● Dataset:
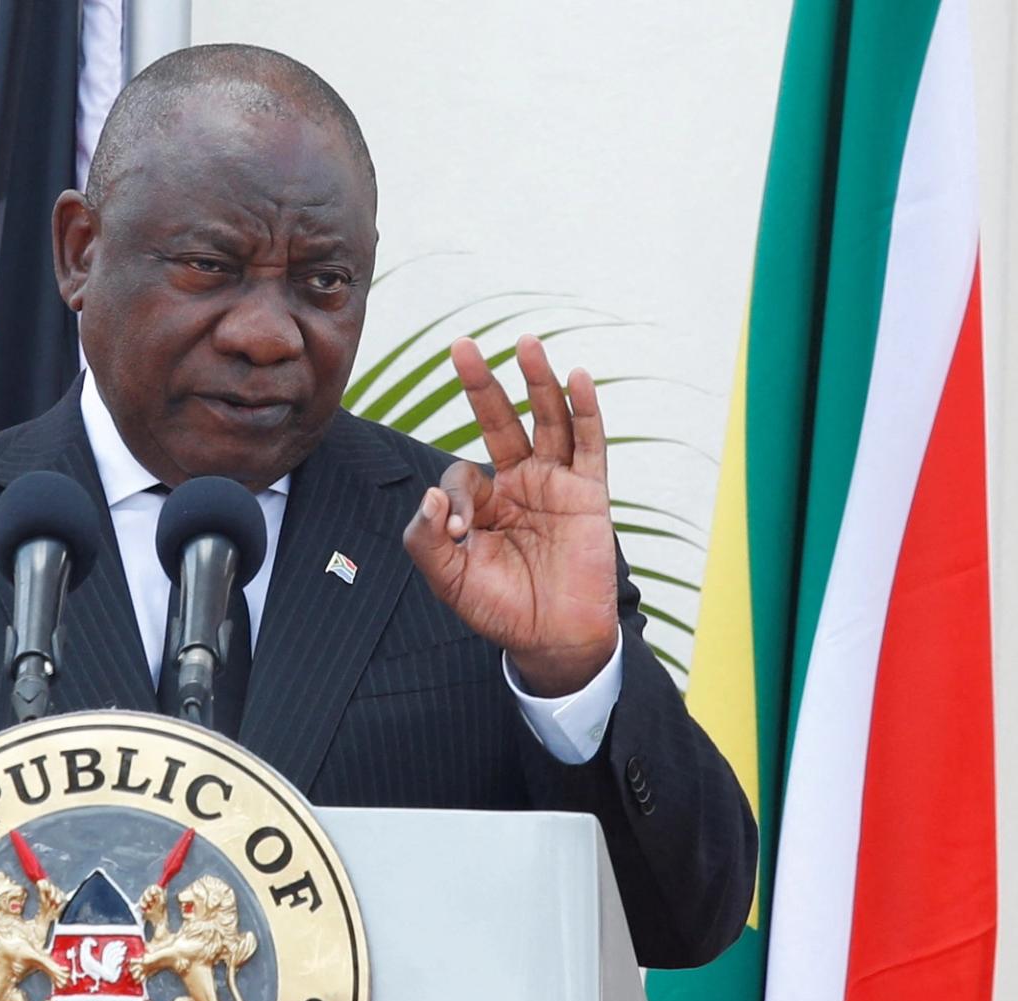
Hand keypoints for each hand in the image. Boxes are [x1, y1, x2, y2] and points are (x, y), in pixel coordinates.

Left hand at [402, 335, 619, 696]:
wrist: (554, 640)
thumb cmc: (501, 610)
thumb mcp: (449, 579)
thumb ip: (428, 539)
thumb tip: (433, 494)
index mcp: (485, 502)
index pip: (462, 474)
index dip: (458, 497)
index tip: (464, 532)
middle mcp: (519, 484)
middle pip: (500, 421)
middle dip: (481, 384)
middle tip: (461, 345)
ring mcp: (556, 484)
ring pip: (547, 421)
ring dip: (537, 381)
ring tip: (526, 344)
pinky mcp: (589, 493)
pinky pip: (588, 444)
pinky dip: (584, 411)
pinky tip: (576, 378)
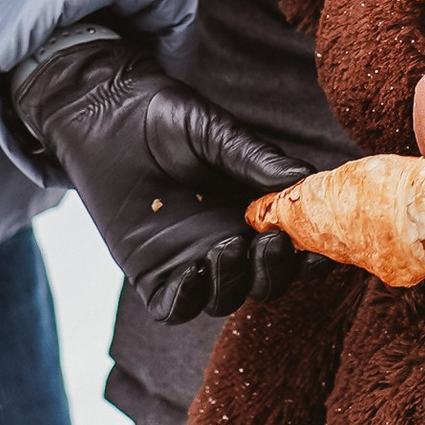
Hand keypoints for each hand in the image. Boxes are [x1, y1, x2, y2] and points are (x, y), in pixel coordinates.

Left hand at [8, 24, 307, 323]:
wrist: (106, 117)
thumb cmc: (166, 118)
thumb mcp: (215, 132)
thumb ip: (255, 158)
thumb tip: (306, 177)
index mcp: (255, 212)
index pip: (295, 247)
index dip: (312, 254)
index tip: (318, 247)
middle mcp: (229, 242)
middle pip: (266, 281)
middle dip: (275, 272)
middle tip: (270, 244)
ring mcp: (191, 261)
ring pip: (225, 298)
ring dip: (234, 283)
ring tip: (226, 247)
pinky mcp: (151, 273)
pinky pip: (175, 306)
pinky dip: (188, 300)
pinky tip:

● Work to be completed:
Look above for the line containing "ring dip: (234, 283)", then please write out that line and each one after it through the end, exactly, with nothing else.

● Reply to the task:
ring dip: (234, 283)
ring tip: (226, 247)
pinky mcp: (151, 273)
pinky pip: (175, 306)
pinky dip: (188, 300)
pinky tip:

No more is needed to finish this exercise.